**Brief:** Retype every line of text in the data below word for word, and leave out the pictures.
BEGIN Data to process
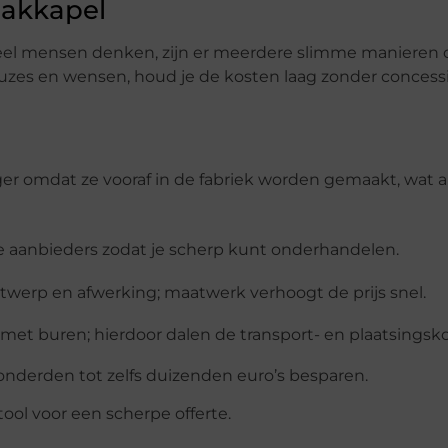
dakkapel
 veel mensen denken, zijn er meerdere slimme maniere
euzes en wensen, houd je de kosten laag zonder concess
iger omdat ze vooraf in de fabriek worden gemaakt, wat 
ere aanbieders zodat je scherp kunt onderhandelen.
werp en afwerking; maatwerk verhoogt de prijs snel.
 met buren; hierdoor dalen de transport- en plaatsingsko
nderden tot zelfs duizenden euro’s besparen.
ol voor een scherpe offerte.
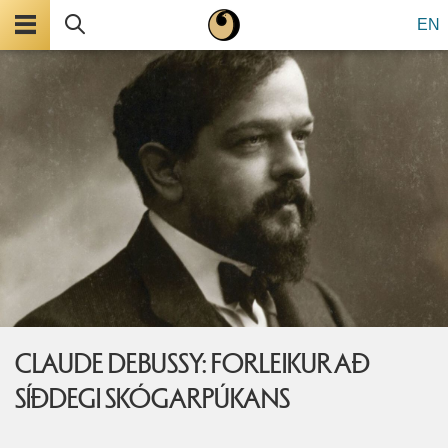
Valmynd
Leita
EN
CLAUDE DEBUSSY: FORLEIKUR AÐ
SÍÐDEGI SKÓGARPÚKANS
END Data to process
**Exercise solution:**
dakkapel
 veel mensen denken, zijn er meerdere slimme maniere
euzes en wensen, houd je de kosten laag zonder concess
iger omdat ze vooraf in de fabriek worden gemaakt, wat 
ere aanbieders zodat je scherp kunt onderhandelen.
werp en afwerking; maatwerk verhoogt de prijs snel.
 met buren; hierdoor dalen de transport- en plaatsingsko
nderden tot zelfs duizenden euro’s besparen.
ol voor een scherpe offerte.
Valmynd
Leita
EN
CLAUDE DEBUSSY: FORLEIKUR AÐ
SÍÐDEGI SKÓGARPÚKANS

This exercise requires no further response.